Epitaxial growth is the key enabling technology for the fabrication of GaN based devices. The heteroepitaxial growth of GaN is carried out on a carrier substrate (epitaxial wafer) made of a single crystal material such as sapphire, silicon (Si), silicon carbide (SiC), or GaN. Thus GaN devices can be classified by the type of carrier substrate used to epitaxially grow GaN. GaN-on-Sapphire, GaN-on-SiC, GaN-on-Si, and GaN-on-GaN devices refers to GaN devices epitaxially grown on sapphire, silicon carbide (SiC), silicon (Si), and gallium nitride (GaN), respectively.

The performance and efficiency of GaN devices depend very much on the epitaxial growth of GaN. In the LED lighting industry, most innovation sits in the choice of epitaxial wafers. Most GaN LEDs are grown on sapphire. The material properties and chemical structure of sapphire support a relatively high quality GaN epitaxial growth and a practical device efficiency. Other noticeable advantages of sapphire include low material and manufacturing costs and high processability in a wide range of temperatures.
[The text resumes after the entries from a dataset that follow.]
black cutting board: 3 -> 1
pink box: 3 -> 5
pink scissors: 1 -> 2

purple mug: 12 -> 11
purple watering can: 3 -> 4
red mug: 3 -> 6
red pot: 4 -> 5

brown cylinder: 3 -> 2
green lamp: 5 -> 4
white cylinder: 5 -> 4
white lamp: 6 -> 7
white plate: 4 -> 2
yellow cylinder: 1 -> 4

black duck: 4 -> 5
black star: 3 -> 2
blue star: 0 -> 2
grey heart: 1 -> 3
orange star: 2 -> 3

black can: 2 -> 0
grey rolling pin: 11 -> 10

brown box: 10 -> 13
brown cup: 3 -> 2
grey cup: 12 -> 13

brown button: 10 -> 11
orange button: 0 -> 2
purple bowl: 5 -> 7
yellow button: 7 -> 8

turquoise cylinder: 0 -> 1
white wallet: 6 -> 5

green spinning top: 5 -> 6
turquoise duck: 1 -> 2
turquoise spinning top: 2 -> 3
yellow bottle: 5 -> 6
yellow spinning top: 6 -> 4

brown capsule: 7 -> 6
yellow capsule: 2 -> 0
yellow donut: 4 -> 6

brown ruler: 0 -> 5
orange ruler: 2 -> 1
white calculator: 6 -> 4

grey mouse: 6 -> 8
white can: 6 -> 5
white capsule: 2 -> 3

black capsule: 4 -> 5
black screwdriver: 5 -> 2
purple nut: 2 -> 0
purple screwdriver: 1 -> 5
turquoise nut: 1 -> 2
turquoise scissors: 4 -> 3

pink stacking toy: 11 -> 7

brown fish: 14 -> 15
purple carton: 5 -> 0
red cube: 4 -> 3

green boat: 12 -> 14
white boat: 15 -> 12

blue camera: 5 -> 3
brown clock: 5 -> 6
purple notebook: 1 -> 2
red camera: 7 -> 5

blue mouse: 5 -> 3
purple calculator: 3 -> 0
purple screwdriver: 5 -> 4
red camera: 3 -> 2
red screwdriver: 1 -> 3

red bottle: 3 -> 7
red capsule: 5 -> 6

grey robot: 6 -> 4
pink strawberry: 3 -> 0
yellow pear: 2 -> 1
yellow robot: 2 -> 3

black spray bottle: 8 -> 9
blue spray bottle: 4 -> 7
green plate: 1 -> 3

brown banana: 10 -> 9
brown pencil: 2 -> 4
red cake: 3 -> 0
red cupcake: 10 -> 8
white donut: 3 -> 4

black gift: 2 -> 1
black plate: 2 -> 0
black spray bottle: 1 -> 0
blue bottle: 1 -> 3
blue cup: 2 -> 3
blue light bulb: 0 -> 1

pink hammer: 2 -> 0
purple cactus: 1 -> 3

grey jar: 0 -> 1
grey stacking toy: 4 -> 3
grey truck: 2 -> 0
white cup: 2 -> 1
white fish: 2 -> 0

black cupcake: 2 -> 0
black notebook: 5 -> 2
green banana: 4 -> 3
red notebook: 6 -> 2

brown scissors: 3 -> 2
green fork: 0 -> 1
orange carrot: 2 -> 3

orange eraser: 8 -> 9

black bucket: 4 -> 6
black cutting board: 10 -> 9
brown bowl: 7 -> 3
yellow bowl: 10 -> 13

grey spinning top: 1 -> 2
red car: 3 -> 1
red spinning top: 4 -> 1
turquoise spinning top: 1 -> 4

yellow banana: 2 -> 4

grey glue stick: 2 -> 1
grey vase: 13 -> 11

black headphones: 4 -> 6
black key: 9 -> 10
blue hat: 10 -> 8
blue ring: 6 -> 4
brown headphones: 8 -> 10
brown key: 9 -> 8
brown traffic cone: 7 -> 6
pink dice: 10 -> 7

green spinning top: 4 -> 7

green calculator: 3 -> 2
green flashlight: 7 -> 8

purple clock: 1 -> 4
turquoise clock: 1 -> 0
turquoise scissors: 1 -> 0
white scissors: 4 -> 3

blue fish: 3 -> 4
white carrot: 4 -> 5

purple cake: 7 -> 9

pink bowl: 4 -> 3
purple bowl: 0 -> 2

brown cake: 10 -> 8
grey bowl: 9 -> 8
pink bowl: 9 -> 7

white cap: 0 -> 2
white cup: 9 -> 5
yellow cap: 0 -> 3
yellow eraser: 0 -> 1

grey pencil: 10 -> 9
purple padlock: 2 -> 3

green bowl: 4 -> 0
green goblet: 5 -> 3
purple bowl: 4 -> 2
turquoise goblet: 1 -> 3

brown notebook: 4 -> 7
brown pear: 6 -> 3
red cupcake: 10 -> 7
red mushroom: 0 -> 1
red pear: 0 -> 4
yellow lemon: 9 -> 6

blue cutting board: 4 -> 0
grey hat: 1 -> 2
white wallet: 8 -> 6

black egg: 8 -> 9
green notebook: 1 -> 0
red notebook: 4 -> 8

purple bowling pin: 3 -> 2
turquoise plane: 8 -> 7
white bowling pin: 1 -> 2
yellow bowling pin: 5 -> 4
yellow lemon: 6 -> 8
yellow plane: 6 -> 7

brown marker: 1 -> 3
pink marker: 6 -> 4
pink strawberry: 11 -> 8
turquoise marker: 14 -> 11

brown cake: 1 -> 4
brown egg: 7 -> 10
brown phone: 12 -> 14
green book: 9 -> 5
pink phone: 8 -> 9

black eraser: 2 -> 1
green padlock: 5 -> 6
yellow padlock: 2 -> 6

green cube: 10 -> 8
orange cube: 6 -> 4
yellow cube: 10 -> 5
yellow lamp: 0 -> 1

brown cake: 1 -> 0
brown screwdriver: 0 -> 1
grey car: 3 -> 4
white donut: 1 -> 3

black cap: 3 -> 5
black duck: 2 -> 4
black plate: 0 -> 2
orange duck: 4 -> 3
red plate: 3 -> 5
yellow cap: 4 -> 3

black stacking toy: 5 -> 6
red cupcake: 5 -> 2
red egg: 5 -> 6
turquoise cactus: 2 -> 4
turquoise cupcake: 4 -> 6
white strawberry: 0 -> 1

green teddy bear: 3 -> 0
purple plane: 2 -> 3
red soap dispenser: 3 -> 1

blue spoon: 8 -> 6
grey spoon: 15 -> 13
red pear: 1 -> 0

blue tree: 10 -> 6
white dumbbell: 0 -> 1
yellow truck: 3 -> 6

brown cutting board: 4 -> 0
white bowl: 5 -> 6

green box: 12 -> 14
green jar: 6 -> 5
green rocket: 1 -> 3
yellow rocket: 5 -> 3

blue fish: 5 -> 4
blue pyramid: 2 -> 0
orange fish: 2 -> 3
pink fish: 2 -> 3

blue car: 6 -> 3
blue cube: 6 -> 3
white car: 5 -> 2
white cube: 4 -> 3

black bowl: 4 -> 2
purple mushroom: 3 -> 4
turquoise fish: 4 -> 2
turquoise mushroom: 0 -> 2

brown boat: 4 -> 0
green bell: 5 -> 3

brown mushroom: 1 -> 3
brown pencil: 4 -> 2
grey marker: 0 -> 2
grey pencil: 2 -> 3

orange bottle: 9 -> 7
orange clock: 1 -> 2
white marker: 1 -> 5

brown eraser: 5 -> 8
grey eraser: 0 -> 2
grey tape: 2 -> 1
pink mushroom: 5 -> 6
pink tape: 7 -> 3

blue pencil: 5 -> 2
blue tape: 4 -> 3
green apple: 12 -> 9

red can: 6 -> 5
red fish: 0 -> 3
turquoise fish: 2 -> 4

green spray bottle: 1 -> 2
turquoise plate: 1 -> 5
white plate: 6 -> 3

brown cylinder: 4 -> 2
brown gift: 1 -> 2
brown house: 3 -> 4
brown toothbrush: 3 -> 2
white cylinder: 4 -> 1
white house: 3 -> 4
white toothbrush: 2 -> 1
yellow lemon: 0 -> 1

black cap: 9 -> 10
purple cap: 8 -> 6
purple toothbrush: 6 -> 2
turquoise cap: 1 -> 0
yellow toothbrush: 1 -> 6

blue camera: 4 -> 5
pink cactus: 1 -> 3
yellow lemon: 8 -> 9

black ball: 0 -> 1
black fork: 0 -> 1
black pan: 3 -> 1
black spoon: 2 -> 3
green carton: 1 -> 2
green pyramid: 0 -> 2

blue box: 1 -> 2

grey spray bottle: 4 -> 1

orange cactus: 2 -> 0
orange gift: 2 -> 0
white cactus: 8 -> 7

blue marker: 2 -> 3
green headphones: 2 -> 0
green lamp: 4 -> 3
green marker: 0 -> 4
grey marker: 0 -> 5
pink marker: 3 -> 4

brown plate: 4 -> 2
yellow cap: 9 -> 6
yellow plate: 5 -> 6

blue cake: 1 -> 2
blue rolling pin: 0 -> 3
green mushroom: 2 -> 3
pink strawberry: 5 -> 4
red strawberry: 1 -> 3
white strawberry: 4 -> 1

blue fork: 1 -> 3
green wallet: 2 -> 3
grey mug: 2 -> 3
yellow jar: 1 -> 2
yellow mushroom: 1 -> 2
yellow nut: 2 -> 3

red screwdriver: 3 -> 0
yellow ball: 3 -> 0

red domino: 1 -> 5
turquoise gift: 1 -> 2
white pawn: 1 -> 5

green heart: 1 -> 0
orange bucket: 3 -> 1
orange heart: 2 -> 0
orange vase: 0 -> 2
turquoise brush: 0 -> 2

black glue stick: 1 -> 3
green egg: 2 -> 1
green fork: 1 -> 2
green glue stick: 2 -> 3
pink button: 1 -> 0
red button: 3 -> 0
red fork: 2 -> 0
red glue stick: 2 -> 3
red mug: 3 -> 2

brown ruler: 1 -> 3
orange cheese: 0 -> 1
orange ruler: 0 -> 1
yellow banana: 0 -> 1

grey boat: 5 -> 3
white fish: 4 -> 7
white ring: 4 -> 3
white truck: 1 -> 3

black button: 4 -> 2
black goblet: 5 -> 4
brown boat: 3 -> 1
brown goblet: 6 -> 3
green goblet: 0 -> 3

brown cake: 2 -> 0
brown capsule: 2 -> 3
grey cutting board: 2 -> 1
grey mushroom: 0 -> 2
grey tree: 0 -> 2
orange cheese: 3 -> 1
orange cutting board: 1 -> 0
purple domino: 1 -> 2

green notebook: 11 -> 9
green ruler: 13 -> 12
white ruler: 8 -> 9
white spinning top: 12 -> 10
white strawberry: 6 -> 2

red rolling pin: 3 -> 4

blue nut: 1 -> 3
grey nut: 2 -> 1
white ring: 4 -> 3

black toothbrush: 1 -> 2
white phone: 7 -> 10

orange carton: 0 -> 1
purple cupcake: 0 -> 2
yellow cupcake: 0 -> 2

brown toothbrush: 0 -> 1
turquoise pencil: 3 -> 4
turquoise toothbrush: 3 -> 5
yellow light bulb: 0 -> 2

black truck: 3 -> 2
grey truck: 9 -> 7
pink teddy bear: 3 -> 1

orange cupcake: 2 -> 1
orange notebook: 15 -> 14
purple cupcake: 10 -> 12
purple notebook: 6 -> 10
A major disadvantage associated with this architecture is that there is a large mismatch (13%) between its crystal lattice structure and that GaN. Such a mismatch introduces microcracks (called “threading dislocations”) into semiconductor dies. A high density of threading dislocations can affect LED efficacy and reliability.

Silicon carbide (SiC) was commercially introduced by Cree as a high performance alternative to sapphire for heteroepitaxial growth of GaN LEDs. Compared with sapphire, SiC has a closes lattice match to GaN (3.4% lattice mismatch), a simpler nucleation layer structure, and a significantly higher thermal conductivity. These attributes make SiC a superior substrate material for high power LED packages which have a high operating temperature and power density. Additionally, GaN-on-SiC LEDs are less sensitive to electrostatic discharge (ESD). ESD is one of the common failure mechanisms for GaN-on-Sapphire LEDs. The disadvantages associated with SiC are high cost of substrate production and limited wafer size.

The GaN-on-GaN architecture elimiates the concerns of lattice and CTE mismatches that're present in LEDs using foreign carrier substrates such as silicon carbide (SiC), sapphire and silicon (Si). These allows GaN-on-GaN LEDs to operate reliably at very high current densities. An extremely low defect density (1000x fewer defects than conventional LEDs) allows GaN-on-GaN LEDs 5 higher flux densities than conventional LEDs.

While silicon was a very attractive low cost alternative, it remained very challenging to grow high quality epitaxial layers on silicon substrates due to the intrinsically large lattice mismatch (17%) and high thermal expansion coefficients (54%).


New member
How does a lattice mismatch, for example, GaN-on-Si, contribute to microcracks exactly? At least in the visible world, when I glue one thing to another, I don't typically see cracking.
Is this due to thermal expansion?
Is it a result of the atomic bonds being offset by a number of picometers (or less,) due to the different sized atoms being involved in the bonding between the GaN and Si layers?
How large are these microcracks?
What fills in these cracks? Oxygen? Foreign matter? A vacuum conducts electricity better than anything else. So something else must be physically present that's causing failure/defects in these LEDs.